Introduction

Western Turkey is one of the most rapidly deforming continental regions on earth, and widely spread seismicity in the region is an indicator of this deformation (Alptekin et al. 1990). The active deformation of western Turkey is governed by the interaction of three major plates (Eurasia, Arabia, and Africa). North Anatolian Fault (NAF), East Anatolian Fault (EAF), Bitlis Thrust Belt (BTB) and Aegean graben systems are consisted of the main tectonic structures of Anatolia (Fig. 1). The main part of the deformation in western Turkey has been caused by subduction and collision-related processes; however, the current-day deformation is closely related to the stage of collision, specifically to the rate of convergence and subduction of some of the plates (Royden 1993a, b). The present geomorphology of the region is characterized by a series of east-west trending major grabens with northeast-southwest-trending secondary (cross-cutting) grabens (Koçyiğit et al. 1999).

▸ Entries
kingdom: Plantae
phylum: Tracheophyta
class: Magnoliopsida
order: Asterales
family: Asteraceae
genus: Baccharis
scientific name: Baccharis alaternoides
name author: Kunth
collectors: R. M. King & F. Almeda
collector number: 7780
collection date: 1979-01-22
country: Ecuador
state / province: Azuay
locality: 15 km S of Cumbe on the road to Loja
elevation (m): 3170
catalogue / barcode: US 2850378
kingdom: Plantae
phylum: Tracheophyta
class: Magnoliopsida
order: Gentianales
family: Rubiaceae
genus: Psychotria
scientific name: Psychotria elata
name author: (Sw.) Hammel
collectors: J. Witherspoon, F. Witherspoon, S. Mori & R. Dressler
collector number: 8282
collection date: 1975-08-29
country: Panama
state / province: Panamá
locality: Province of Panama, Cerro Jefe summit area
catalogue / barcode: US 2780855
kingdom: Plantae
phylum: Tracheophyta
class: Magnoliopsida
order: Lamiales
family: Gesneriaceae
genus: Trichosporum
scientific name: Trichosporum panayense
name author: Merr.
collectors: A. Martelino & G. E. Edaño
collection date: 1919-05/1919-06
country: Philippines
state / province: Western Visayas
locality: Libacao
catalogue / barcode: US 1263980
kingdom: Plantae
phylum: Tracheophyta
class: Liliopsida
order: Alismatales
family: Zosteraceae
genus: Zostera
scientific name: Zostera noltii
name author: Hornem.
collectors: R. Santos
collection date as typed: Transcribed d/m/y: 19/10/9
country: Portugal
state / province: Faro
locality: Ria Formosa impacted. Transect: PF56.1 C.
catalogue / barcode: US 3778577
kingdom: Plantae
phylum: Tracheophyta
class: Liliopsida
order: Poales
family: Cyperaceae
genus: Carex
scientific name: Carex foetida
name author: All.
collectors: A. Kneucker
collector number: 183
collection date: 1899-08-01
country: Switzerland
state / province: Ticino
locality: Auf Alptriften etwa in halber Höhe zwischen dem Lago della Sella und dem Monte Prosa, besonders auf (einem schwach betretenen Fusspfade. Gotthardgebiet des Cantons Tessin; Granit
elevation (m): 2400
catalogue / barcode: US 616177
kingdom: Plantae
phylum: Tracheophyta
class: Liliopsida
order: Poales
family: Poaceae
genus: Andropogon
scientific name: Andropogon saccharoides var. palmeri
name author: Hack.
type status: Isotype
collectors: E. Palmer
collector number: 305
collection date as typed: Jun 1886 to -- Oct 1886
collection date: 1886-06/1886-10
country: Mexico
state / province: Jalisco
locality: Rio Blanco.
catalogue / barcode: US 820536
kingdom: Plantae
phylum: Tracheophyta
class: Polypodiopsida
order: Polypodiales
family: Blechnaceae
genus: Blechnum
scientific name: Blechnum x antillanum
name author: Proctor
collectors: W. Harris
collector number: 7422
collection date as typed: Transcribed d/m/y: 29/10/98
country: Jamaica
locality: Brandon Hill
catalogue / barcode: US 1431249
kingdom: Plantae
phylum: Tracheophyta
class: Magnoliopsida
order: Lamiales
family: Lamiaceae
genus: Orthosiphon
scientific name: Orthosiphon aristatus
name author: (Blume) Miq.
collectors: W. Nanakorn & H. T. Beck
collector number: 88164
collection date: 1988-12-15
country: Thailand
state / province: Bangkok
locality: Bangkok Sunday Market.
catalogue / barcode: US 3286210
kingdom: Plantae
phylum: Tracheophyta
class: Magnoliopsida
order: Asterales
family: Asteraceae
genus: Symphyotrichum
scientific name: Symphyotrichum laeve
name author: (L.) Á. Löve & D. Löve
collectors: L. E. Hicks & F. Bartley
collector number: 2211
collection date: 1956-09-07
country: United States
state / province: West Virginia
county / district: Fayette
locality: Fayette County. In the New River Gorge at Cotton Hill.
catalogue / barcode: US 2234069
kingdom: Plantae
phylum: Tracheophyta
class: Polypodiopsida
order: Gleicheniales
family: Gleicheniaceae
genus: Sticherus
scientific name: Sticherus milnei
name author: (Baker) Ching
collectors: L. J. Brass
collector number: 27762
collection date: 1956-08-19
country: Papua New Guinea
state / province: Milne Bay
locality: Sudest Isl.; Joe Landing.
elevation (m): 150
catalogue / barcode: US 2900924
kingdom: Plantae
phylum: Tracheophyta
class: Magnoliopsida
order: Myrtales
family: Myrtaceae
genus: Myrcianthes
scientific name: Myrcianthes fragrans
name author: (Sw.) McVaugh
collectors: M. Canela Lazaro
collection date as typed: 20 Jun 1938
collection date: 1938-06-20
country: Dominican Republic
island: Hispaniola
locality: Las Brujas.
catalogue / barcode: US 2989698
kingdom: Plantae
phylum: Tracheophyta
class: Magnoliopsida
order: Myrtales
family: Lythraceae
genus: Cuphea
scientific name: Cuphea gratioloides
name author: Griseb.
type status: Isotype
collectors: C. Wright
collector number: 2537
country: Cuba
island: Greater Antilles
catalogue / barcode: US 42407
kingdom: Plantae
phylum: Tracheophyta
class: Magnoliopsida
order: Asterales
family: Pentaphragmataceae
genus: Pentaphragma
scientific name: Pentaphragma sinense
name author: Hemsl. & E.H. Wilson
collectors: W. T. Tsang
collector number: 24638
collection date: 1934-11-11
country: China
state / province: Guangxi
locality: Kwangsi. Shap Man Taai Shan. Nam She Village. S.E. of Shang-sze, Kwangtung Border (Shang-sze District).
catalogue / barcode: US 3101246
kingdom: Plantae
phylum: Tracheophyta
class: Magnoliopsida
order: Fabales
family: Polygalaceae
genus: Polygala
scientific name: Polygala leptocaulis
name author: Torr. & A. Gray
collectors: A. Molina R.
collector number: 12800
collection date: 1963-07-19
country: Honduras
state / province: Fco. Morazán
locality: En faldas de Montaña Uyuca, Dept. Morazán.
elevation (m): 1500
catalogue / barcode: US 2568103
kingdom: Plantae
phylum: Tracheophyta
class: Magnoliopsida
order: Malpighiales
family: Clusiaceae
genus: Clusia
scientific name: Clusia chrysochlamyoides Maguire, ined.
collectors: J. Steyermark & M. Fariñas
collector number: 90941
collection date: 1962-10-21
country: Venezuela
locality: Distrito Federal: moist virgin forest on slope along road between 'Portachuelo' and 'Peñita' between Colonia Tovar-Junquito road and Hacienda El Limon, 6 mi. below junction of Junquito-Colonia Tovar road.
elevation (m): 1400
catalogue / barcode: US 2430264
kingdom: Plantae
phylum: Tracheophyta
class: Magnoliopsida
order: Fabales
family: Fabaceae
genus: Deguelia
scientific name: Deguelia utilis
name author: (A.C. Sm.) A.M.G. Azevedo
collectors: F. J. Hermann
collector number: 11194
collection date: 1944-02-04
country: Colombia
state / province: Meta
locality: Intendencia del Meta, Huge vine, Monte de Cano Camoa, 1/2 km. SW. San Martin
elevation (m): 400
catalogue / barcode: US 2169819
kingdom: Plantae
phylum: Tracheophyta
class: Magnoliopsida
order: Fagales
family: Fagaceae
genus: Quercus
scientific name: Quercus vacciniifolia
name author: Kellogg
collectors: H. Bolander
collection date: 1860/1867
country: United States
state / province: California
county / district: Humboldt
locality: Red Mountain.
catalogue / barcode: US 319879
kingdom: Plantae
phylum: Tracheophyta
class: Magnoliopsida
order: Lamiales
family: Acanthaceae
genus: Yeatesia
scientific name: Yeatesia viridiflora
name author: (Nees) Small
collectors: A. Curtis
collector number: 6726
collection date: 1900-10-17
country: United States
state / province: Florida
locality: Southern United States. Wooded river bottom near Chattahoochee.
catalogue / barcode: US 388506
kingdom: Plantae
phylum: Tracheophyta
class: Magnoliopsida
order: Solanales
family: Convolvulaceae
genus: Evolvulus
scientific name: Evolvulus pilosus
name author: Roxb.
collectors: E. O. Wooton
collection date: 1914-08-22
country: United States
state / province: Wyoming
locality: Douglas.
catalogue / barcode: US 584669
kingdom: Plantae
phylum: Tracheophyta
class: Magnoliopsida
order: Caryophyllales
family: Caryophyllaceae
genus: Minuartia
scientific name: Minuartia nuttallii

▸ Problems to solve
(a) Which three major plates govern the active deformation of western Turkey, according to the passage on the region's deformation?
(b) Pick up the passage on western Turkey's crustal deformation after its last sentence and write the next part.
The rows have nothing to do with the passage on western Turkey's crustal deformation.

▸ Outputs
(a) Eurasia, Arabia, and Africa.

(b)
Fig. 1
figure 1

Tectonic map of Turkey showing study area

The activity of basin bounding faults is shown by numerous historical earthquakes, such as September 20, 1899, Menderes, November 18, 1919, Soma (M = 6.9), March 31, 1928, Torbalı (M = 6.3), April 23, 1933, Gökova (M = 6.5), September 22, 1939, Dikili-Bergama (M = 6.5), October 6, 1942, Gulf of Edremit-Ayvacık (M = 6.8), July 16, 1956, Söke-Balat (M = 7.1), March 23, 1969, Demirci (M = 5.9), March 28, 1969, Alaşehir (M = 6.5), and March 28, 1970, Gediz (M = 7.2). Recently, there have been other earthquakes in Urla and Sığacık. April 10, 2003, Urla (M = 5.7) and October 17–21, 2005 (M = 5.7, M = 5.9, and M = 5.9), Sığacık earthquakes were other important seismic activities in the region.

Various studies have been undertaken to determine the seismic features of Western Turkey. According to Sayıl and Osmanşahin (2008), the region has been divided into 13 sub-regions due to certain seismotectonic characteristics, plate tectonic models, and the geology of the region. According to their estimation, the highest earthquake occurrence probability of surface wave magnitude MS ≥7.0 in the next 100 years is 80.6% (σ = 0.20, R = 0.87) for sub-region 9 and 77.8% (σ = 0.17, R = 0.90) for sub-region 1. R and σ are the correlation coefficient and standard deviation, respectively. They found the recurrence time intervals for the earthquakes with the same magnitude to be 61 and 67 years in these sub-regions (Sayıl and Osmanşahin 2008).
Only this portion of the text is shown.